As predicted by theory, economic openness has been negatively related to FX return volatility. This relation prevailed both before and after the COVID-19 pandemic.

dfb = dfd[dfd["xcat"].isin(["FXTARGETED_NSA", "FXUNTRADABLE_NSA"])].loc[
    :, ["cid", "xcat", "real_date", "value"]
]
dfba = (
    dfb.groupby(["cid", "real_date"])
    .aggregate(value=pd.NamedAgg(column="value", aggfunc="max"))
    .reset_index()
)
dfba["xcat"] = "FXBLACK"
fxblack = msp.make_blacklist(dfba, "FXBLACK")
fxblack
{'BRL': (Timestamp('2012-12-03 00:00:00'), Timestamp('2013-09-30 00:00:00')),
 'CHF': (Timestamp('2011-05-02 00:00:00'), Timestamp('2016-06-30 00:00:00')),
 'CNY': (Timestamp('2000-01-03 00:00:00'), Timestamp('2023-07-18 00:00:00')),
 'CZK': (Timestamp('2014-01-01 00:00:00'), Timestamp('2017-07-31 00:00:00')),
 'ILS': (Timestamp('2000-01-03 00:00:00'), Timestamp('2005-12-30 00:00:00')),
 'INR': (Timestamp('2000-01-03 00:00:00'), Timestamp('2004-12-31 00:00:00')),
 'MYR_1': (Timestamp('2000-01-03 00:00:00'), Timestamp('2007-11-30 00:00:00')),
 'MYR_2': (Timestamp('2018-07-02 00:00:00'), Timestamp('2023-07-18 00:00:00')),
 'PEN': (Timestamp('2021-07-01 00:00:00'), Timestamp('2021-07-30 00:00:00')),
 'RON': (Timestamp('2000-01-03 00:00:00'), Timestamp('2005-11-30 00:00:00')),
 'RUB_1': (Timestamp('2000-01-03 00:00:00'), Timestamp('2005-11-30 00:00:00')),
 'RUB_2': (Timestamp('2022-02-01 00:00:00'), Timestamp('2023-07-18 00:00:00')),
 'SGD': (Timestamp('2000-01-03 00:00:00'), Timestamp('2023-07-18 00:00:00')),
 'THB': (Timestamp('2007-01-01 00:00:00'), Timestamp('2008-11-28 00:00:00')),
 'TRY_1': (Timestamp('2000-01-03 00:00:00'), Timestamp('2003-09-30 00:00:00')),
 'TRY_2': (Timestamp('2020-01-01 00:00:00'), Timestamp('2023-07-18 00:00:00'))}
xcatx = ["EXALLOPENNESS_NSA_1YMA", "FXXRxEASD_NSA"]
cidx = list(set(cids_exp) - set(["CNY", "USD"]))

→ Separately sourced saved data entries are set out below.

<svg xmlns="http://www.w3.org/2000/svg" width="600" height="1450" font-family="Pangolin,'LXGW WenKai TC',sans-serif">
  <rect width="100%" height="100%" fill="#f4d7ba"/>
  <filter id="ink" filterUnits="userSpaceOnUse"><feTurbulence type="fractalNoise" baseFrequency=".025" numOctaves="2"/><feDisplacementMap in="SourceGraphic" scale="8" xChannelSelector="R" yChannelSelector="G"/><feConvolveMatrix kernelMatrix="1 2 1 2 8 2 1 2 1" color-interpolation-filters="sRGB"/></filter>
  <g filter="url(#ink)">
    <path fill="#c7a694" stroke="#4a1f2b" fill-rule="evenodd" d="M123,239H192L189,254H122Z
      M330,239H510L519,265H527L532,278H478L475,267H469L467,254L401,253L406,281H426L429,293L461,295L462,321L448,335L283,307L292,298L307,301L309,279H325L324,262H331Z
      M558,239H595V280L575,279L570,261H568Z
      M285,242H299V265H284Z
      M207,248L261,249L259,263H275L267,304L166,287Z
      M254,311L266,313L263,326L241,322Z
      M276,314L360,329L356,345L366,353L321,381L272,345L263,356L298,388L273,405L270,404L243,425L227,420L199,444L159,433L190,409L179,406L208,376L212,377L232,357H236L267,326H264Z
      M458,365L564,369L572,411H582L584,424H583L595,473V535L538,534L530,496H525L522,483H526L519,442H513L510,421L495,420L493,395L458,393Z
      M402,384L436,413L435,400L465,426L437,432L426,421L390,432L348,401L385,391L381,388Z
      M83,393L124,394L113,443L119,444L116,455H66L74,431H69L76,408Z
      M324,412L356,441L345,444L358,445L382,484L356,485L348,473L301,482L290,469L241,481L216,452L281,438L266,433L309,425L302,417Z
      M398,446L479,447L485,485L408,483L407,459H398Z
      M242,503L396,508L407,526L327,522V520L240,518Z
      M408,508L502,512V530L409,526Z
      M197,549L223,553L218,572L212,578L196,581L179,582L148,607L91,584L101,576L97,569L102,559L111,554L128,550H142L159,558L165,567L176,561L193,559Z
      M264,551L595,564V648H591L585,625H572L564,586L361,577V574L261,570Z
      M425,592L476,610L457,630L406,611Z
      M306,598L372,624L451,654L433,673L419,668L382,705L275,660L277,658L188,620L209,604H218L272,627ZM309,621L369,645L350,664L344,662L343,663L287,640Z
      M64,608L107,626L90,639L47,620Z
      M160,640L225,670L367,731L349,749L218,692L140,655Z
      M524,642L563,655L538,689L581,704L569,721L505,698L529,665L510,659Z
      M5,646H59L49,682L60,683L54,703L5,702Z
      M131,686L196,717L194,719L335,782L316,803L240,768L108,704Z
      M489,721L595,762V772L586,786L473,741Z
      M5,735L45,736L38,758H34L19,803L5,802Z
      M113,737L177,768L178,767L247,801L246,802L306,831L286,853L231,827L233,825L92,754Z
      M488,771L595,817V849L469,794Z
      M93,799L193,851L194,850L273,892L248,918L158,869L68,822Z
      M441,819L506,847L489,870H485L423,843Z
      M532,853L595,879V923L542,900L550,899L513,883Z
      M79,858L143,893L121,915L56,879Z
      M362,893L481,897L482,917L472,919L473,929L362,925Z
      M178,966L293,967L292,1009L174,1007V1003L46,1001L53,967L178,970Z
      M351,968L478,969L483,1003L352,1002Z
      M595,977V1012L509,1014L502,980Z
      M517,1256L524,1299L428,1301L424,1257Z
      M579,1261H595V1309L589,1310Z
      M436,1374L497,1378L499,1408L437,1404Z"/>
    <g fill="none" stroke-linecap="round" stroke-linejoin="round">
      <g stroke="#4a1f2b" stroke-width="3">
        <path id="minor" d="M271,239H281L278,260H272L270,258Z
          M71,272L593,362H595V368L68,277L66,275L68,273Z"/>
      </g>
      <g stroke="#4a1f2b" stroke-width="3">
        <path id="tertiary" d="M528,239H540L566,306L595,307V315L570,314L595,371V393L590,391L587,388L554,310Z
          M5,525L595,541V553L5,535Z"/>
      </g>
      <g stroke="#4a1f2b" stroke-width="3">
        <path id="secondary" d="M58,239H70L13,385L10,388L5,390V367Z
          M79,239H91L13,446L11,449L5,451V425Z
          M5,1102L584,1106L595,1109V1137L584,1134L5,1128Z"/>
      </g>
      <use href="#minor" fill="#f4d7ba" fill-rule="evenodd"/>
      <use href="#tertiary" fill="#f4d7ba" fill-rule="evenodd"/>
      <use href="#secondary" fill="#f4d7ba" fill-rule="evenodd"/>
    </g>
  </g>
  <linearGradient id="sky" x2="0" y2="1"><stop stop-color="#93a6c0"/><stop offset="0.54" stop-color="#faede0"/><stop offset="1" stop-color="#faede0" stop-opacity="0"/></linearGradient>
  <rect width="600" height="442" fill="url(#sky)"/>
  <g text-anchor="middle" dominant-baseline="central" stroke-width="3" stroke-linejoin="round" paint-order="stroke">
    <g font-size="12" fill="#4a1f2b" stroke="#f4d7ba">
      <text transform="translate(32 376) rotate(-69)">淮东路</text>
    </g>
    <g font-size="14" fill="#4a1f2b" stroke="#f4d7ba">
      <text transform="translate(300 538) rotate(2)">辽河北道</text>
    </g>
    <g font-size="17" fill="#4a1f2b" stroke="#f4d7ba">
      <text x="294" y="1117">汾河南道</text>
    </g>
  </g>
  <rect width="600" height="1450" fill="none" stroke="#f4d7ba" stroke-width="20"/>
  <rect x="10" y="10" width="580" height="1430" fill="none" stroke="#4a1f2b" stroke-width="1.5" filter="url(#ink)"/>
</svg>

cr_crr = msp.CategoryRelations(
    dfd,
    xcats=xcatx,
    cids=cidx,
    freq="A",
    lag=0,
    xcat_aggs=["mean", "mean"],
    start="2000-01-01",
    # years=10,
    blacklist=fxblack,
)
cr_crr.reg_scatter(
    title="Goods and services trade openness and FX return volatility (annual averages)",
    # labels=True,
    coef_box="upper left",
    xlab="External trade as % of GDP",
    ylab="FX forward return volatility (% annualized)",
    separator=2020,
)
https://macrosynergy.com/notebooks.build/themes/financial-conditions/_images/71f180a0c82d645613aec8ec2f71f27e7d0620f0e4e81192040206e7eba77ed1.png

Appendices #

Appendix 1: Currency symbols #

The word ‘cross-section’ refers to currencies, currency areas or economic areas. In alphabetical order, these are AUD (Australian dollar), BRL (Brazilian real), CAD (Canadian dollar), CHF (Swiss franc), CLP (Chilean peso), CNY (Chinese yuan renminbi), COP (Colombian peso), CZK (Czech Republic koruna), DEM (German mark), ESP (Spanish peseta), EUR (Euro), FRF (French franc), GBP (British pound), HKD (Hong Kong dollar), HUF (Hungarian forint), IDR (Indonesian rupiah), ITL (Italian lira), JPY (Japanese yen), KRW (Korean won), MXN (Mexican peso), MYR (Malaysian ringgit), NLG (Dutch guilder), NOK (Norwegian krone), NZD (New Zealand dollar), PEN (Peruvian sol), PHP (Phillipine peso), PLN (Polish zloty), RON (Romanian leu), RUB (Russian ruble), SEK (Swedish krona), SGD (Singaporean dollar), THB (Thai baht), TRY (Turkish lira), TWD (Taiwanese dollar), USD (U.S. dollar), ZAR (South African rand).